Description of problem: Notice the CPU speed is reported as 1GHz in /proc/cpuinfo -> processor : 0 vendor_id : GenuineIntel cpu family : 6 model : 14 model name : Genuine Intel(R) CPU T2400 @ 1.83GHz stepping : 8 cpu MHz : 1000.000 cache size : 2048 KB physical id : 0 siblings : 2 core id : 0 cpu cores : 2 fdiv_bug : no hlt_bug : no f00f_bug : no coma_bug : no fpu : yes fpu_exception : yes cpuid level : 10 wp : yes flags : fpu vme de pse tsc msr pae mce cx8 apic mtrr pge mca cmov pat clflush dts acpi mmx fxsr sse sse2 ss ht tm pbe nx constant_tsc pni monitor vmx est tm2 xtpr bogomips : 3664.18 clflush size : 64 On the contrary, "dmesg" shows these boot messages -> CPU 0 irqstacks, hard=c0790000 soft=c0770000 PID hash table entries: 4096 (order: 12, 16384 bytes) Detected 1830.942 MHz processor. Which frequency value is correct? BTW, my laptop is connected to the power outlet so it should run on maximum speed (by default). Version-Release number of selected component (if applicable): kernel-2.6.22.1-33.fc7 How reproducible: Always
$ cat /sys/devices/system/cpu/cpu0/cpufreq/scaling_available_governors ondemand userspace performance $ cat /sys/devices/system/cpu/cpu0/cpufreq/scaling_governor ondemand $ cat /sys/devices/system/cpu/cpu1/cpufreq/scaling_available_frequencies 1833000 1333000 1000000 It seems by default (as per /etc/sysconfig/cpuspeed) the governor is set to ondemand which causes the speed to be the lowest (1000MHz). I had to many set the GOVERNOR field to "performance" in /etc/sysconfig/cpuspeed and restart the service to get the maximum speed of 1833MHz. I would assume that when the laptop is running on AC power, the speed should not default to the mininum.

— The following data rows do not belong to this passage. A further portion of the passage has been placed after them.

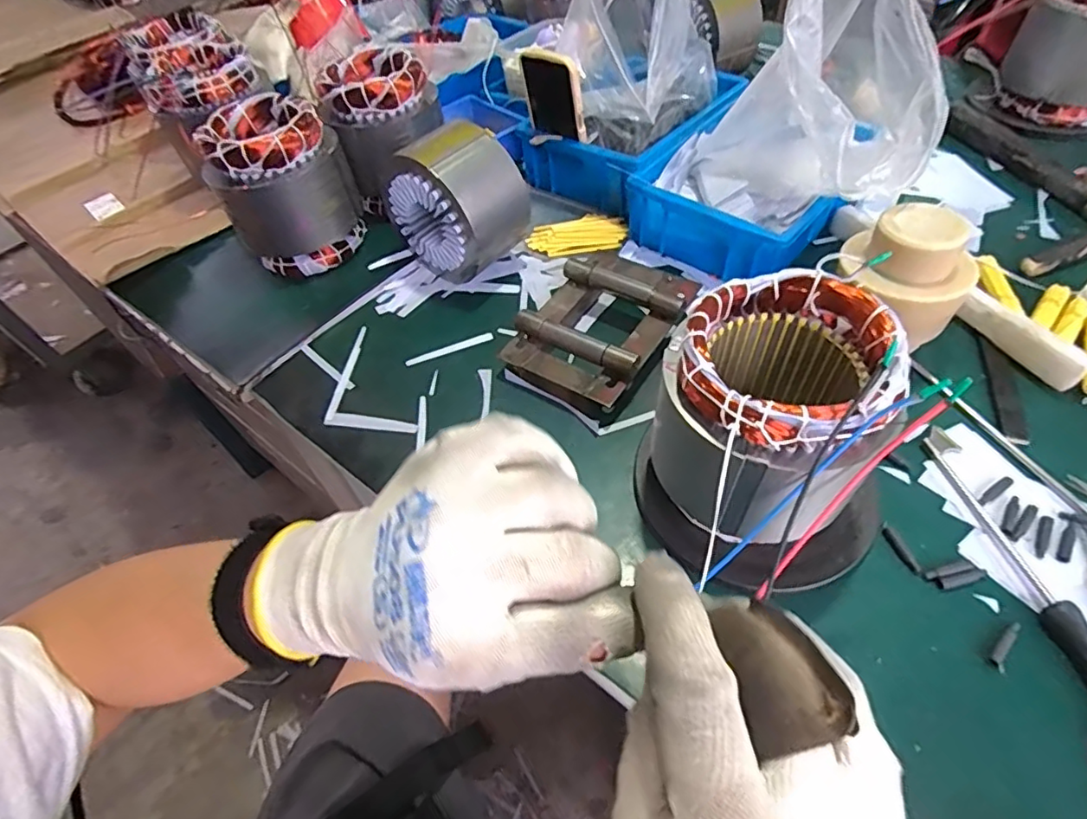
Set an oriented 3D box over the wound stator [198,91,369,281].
[{"bbox_3d":[-0.302,-0.263,0.676,0.141,0.160,0.128,-20,53,-9],"label":"wound stator"}]

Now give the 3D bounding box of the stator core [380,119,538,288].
[{"bbox_3d":[-0.097,-0.234,0.649,0.129,0.150,0.110,34,63,27],"label":"stator core"}]

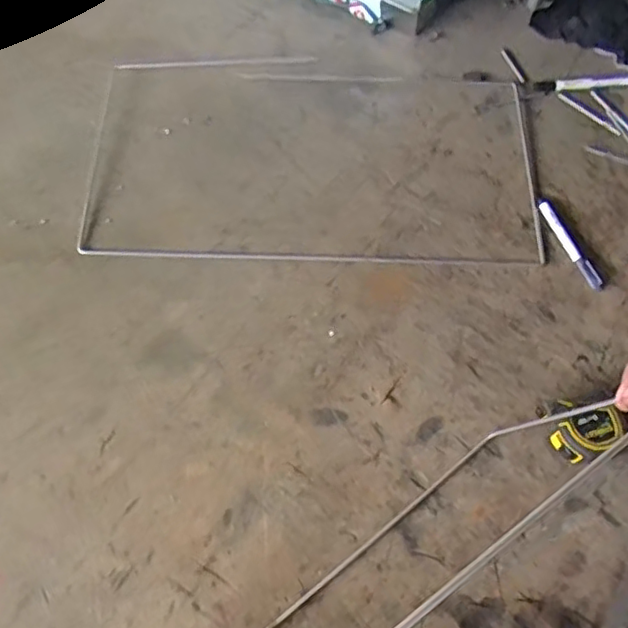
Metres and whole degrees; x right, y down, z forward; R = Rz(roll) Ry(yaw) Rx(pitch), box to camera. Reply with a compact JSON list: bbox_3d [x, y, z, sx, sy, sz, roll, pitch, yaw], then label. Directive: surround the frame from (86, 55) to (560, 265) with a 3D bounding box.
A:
[{"bbox_3d":[0.004,-0.210,0.768,0.561,0.018,0.324,0,64,-1],"label":"frame"}]

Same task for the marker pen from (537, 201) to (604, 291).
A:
[{"bbox_3d":[0.306,-0.085,0.722,0.019,0.010,0.134,-21,66,-10],"label":"marker pen"}]

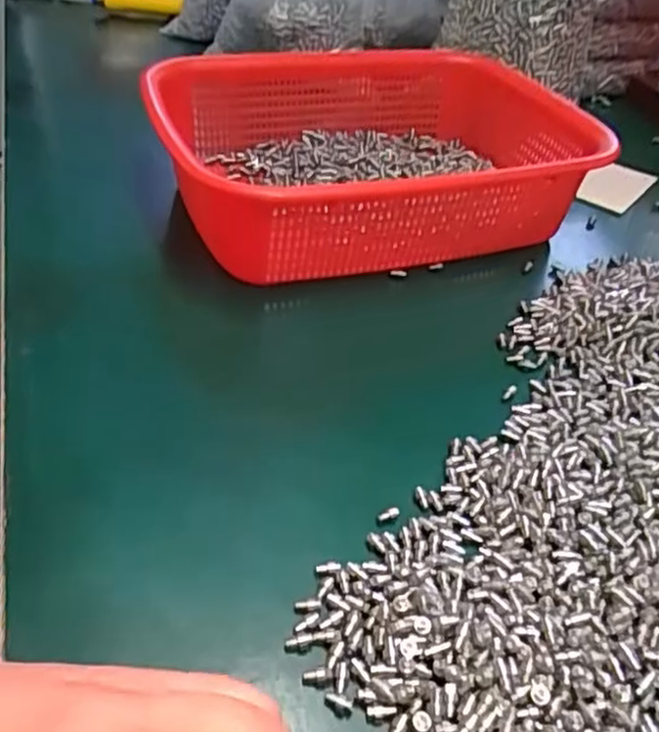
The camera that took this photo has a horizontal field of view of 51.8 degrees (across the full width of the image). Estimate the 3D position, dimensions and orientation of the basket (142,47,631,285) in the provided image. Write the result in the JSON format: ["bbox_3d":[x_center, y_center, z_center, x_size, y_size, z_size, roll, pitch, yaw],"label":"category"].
[{"bbox_3d":[0.033,-0.148,0.473,0.289,0.071,0.224,-9,44,-16],"label":"basket"}]

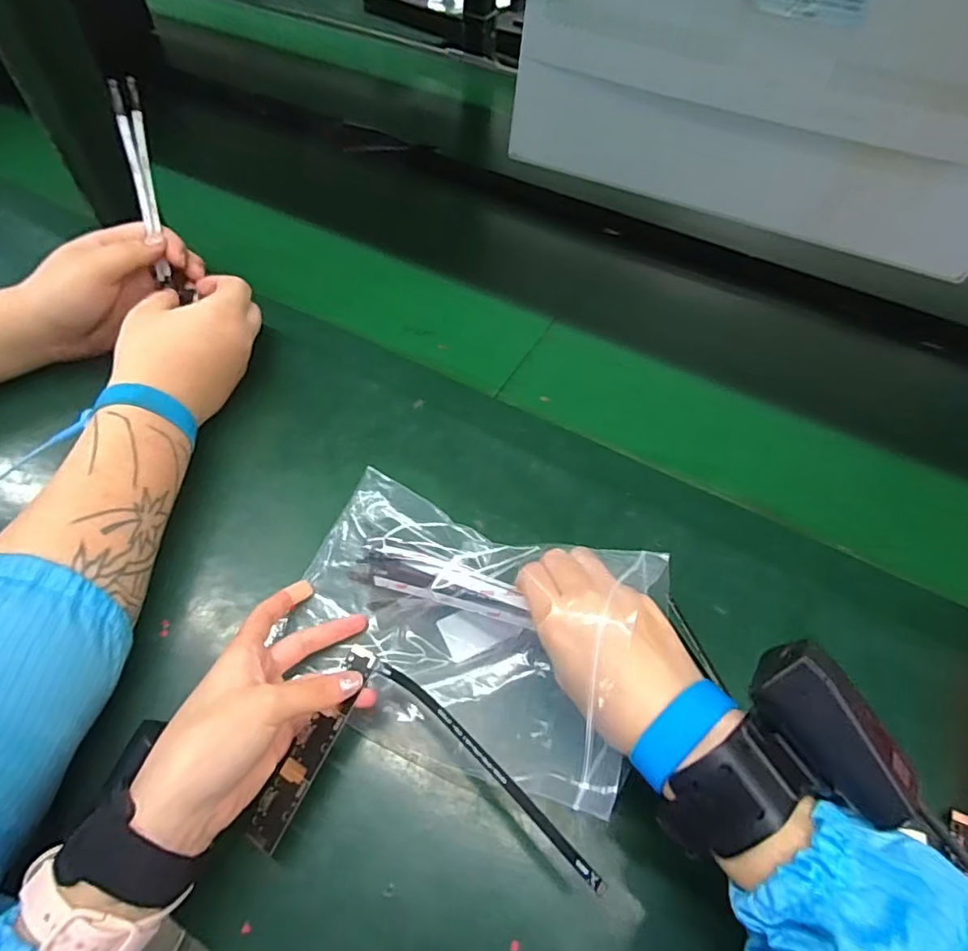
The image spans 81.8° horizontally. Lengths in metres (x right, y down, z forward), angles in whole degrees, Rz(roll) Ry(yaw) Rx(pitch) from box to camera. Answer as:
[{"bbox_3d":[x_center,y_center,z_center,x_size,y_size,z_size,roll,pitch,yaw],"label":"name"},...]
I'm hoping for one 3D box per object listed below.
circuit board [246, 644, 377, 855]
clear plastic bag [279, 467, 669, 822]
[{"bbox_3d":[-0.093,0.146,0.307,0.021,0.004,0.107,18,67,29],"label":"circuit board"},{"bbox_3d":[-0.015,0.096,0.349,0.220,0.036,0.151,16,82,19],"label":"clear plastic bag"}]

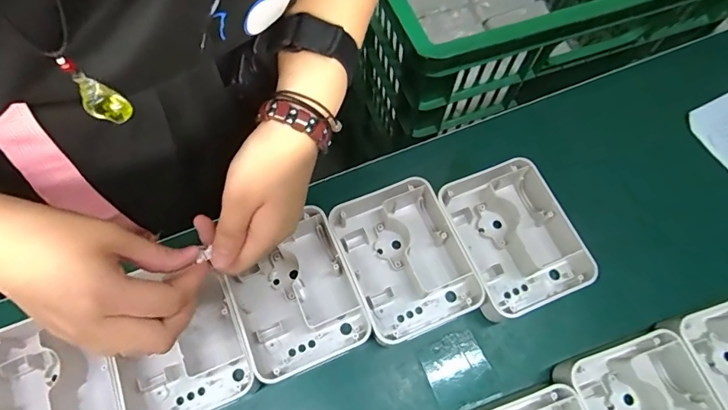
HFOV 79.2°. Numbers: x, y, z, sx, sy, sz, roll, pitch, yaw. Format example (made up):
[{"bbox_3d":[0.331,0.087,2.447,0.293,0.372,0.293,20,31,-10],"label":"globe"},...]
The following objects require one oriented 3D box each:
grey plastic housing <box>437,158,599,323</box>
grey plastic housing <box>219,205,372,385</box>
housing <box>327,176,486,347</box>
[{"bbox_3d":[0.131,0.026,0.401,0.101,0.042,0.136,-19,69,-9],"label":"grey plastic housing"},{"bbox_3d":[-0.061,0.074,0.382,0.097,0.041,0.127,-21,70,-9],"label":"grey plastic housing"},{"bbox_3d":[0.033,0.046,0.391,0.099,0.037,0.131,-22,70,-10],"label":"housing"}]

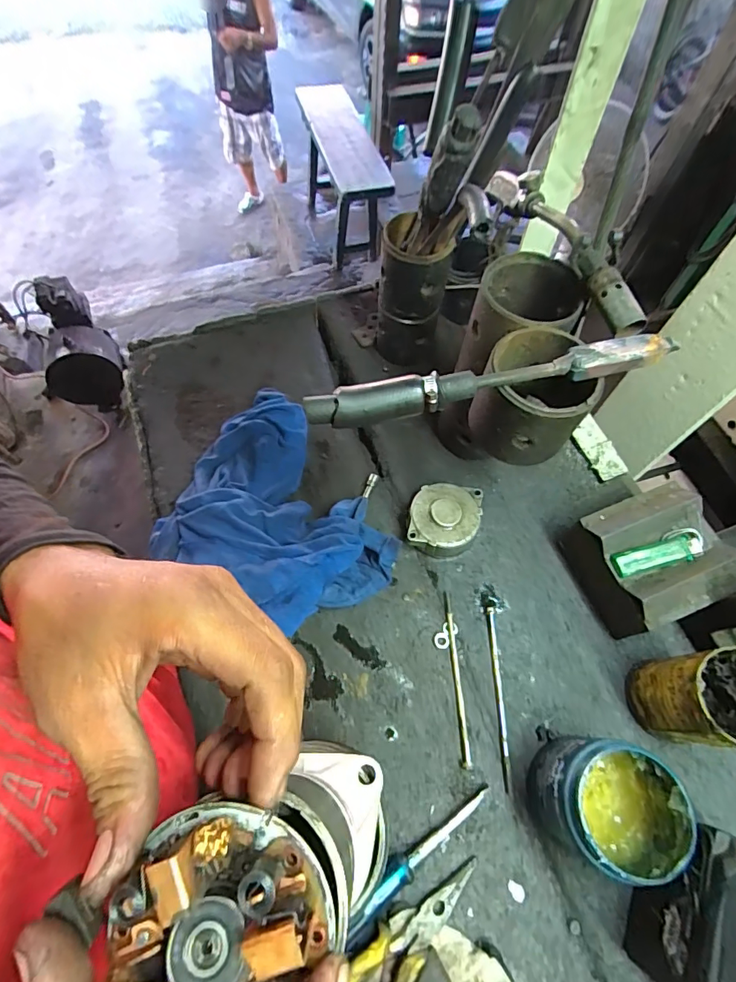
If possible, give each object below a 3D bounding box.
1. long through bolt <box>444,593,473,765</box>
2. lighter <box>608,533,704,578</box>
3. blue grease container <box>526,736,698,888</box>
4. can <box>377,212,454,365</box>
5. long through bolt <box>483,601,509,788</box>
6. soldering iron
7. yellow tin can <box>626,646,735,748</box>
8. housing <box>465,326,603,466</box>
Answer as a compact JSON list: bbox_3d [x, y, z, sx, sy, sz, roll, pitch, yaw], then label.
[{"bbox_3d":[0.090,0.186,0.472,0.008,0.011,0.164,-1,63,-2],"label":"long through bolt"},{"bbox_3d":[0.278,0.061,0.446,0.081,0.016,0.024,-14,65,-8],"label":"lighter"},{"bbox_3d":[0.192,0.258,0.383,0.087,0.103,0.086,1,63,-1],"label":"blue grease container"},{"bbox_3d":[0.052,-0.242,0.581,0.075,0.171,0.069,1,63,-1],"label":"can"},{"bbox_3d":[0.131,0.196,0.467,0.012,0.015,0.177,2,63,-1],"label":"long through bolt"},{"bbox_3d":[0.088,-0.081,0.347,0.268,0.032,0.025,-8,64,-6],"label":"soldering iron"},{"bbox_3d":[0.295,0.186,0.415,0.072,0.115,0.069,1,63,-1],"label":"yellow tin can"},{"bbox_3d":[0.136,-0.081,0.390,0.084,0.086,0.087,1,63,-1],"label":"housing"}]

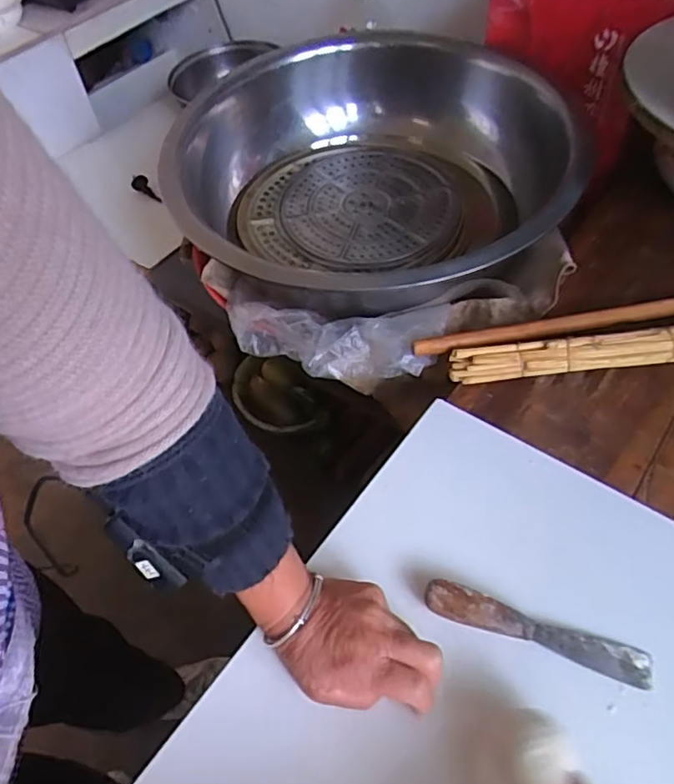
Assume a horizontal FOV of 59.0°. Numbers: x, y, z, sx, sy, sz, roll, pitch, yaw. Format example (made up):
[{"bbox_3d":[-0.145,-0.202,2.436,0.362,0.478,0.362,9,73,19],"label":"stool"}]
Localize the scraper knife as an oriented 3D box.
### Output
[{"bbox_3d":[0.147,0.177,0.442,0.163,0.026,0.025,15,56,15],"label":"scraper knife"}]

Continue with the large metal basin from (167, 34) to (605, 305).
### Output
[{"bbox_3d":[0.039,-0.287,0.805,0.501,0.149,0.495,-2,53,3],"label":"large metal basin"}]

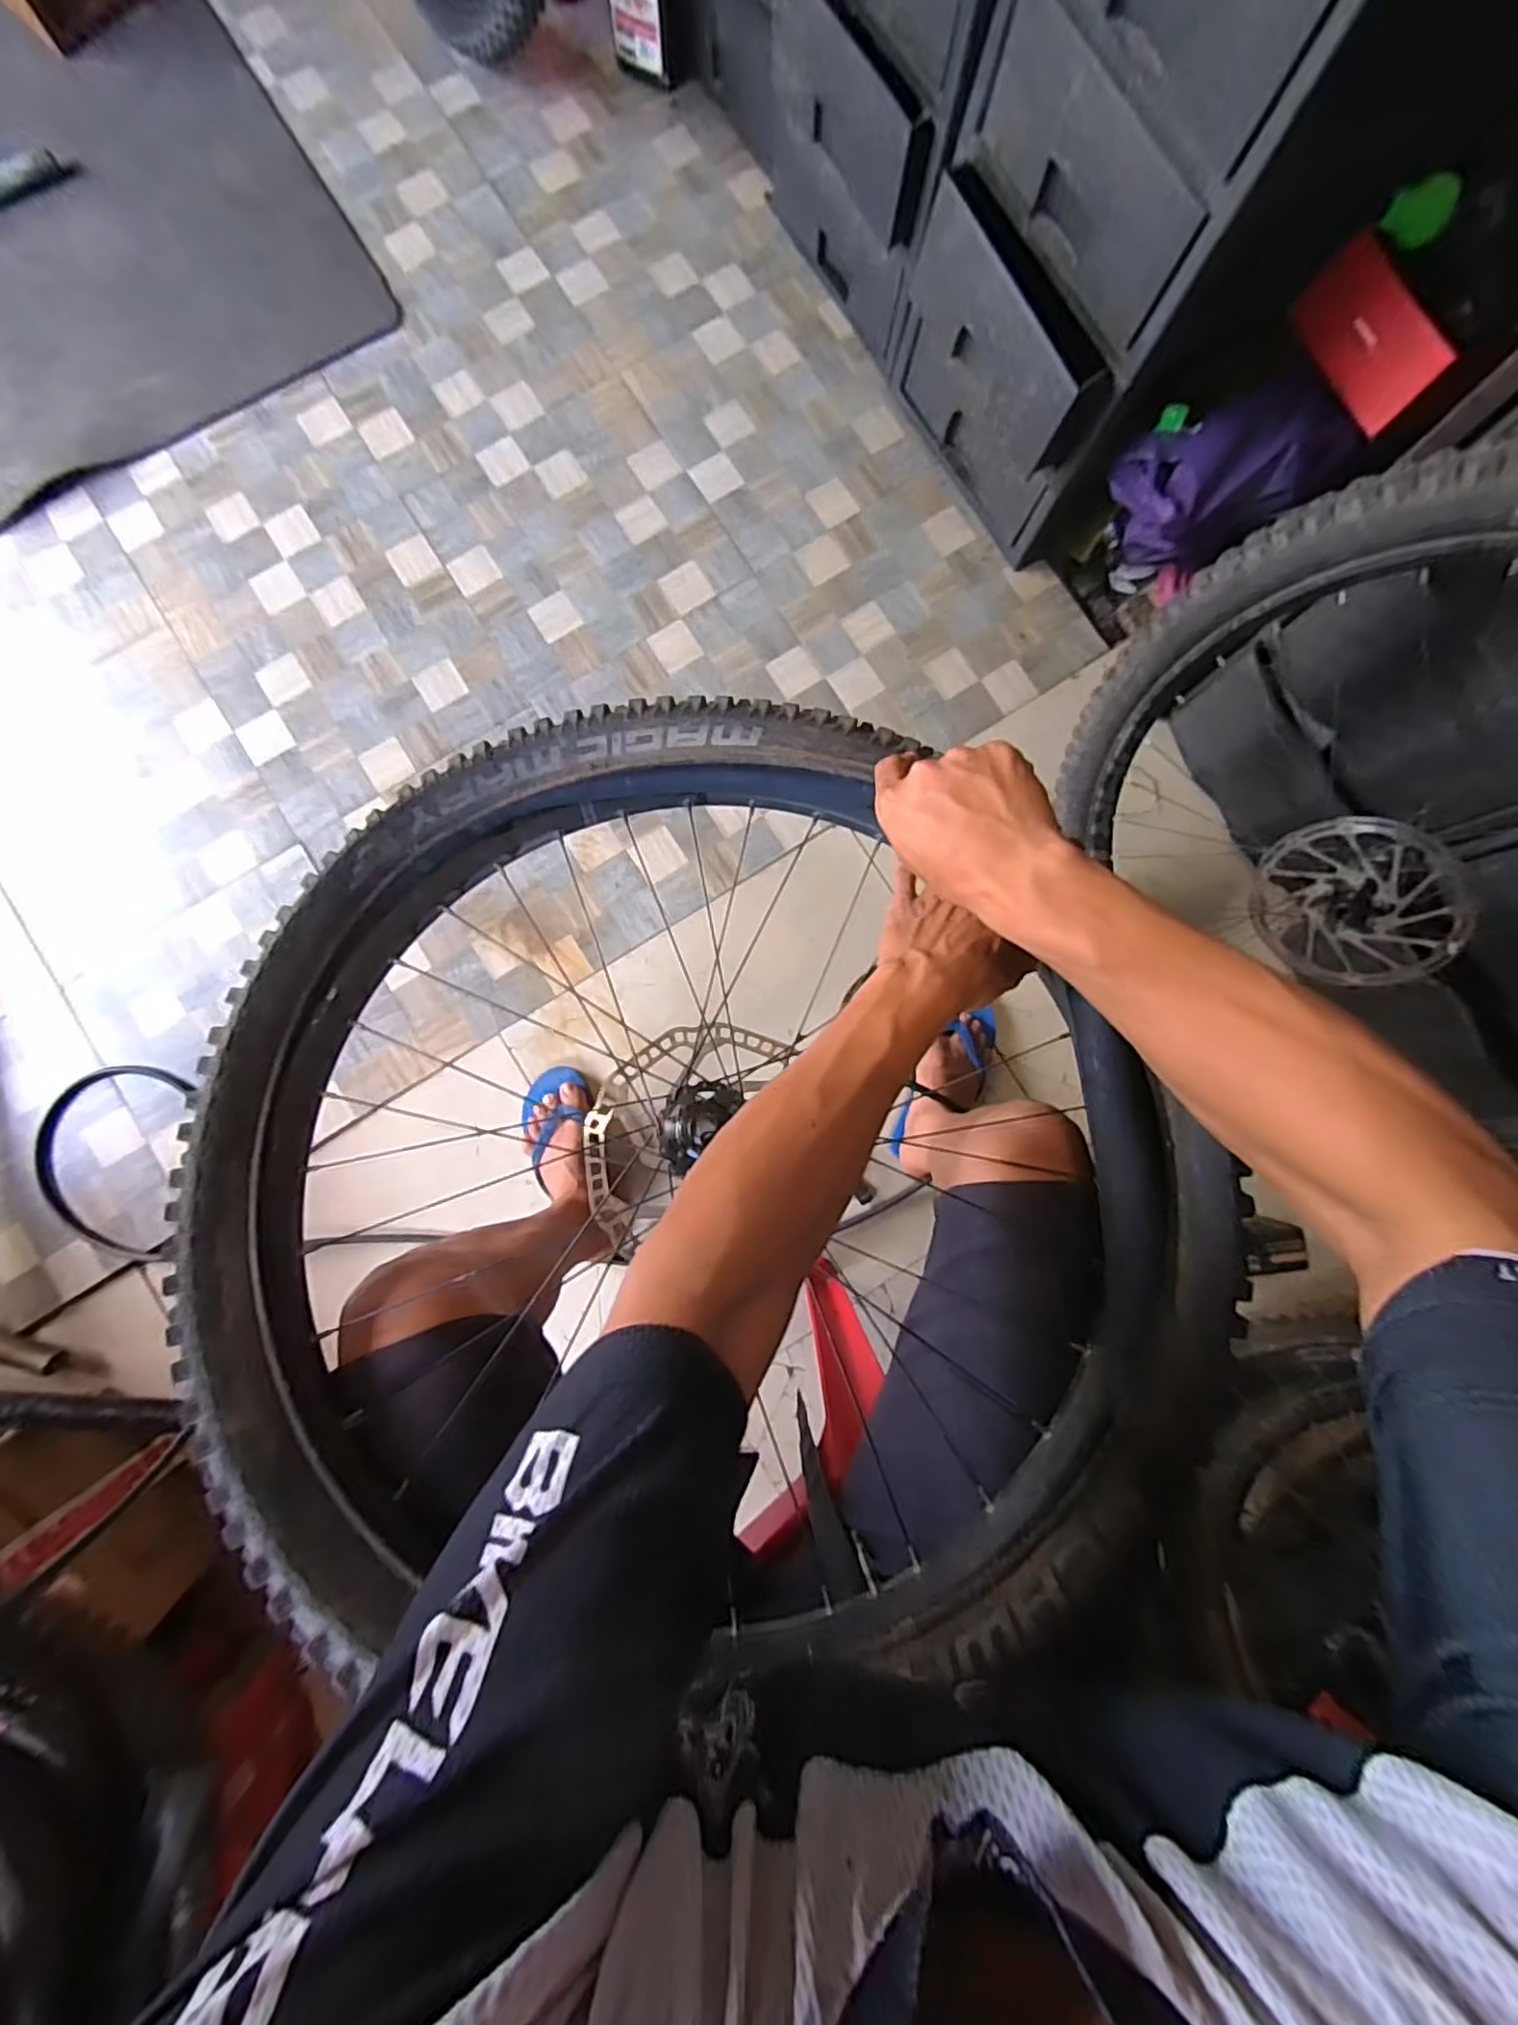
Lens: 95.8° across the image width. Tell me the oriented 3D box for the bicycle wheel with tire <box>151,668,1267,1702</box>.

Nope, ondemand quickly ramps up to max speed when its needed -- i.e. On Demand, thus the name of the governor. :) More background: The idea here is to save power. The same driver runs on lots of desktop systems, which are always on AC power. Can't do much good if it just sits there full-throttle all the time. So you either want to switch to the performance governor when on AC, or just use ondemand as its intended -- it does ramp the speed up when its actually needed.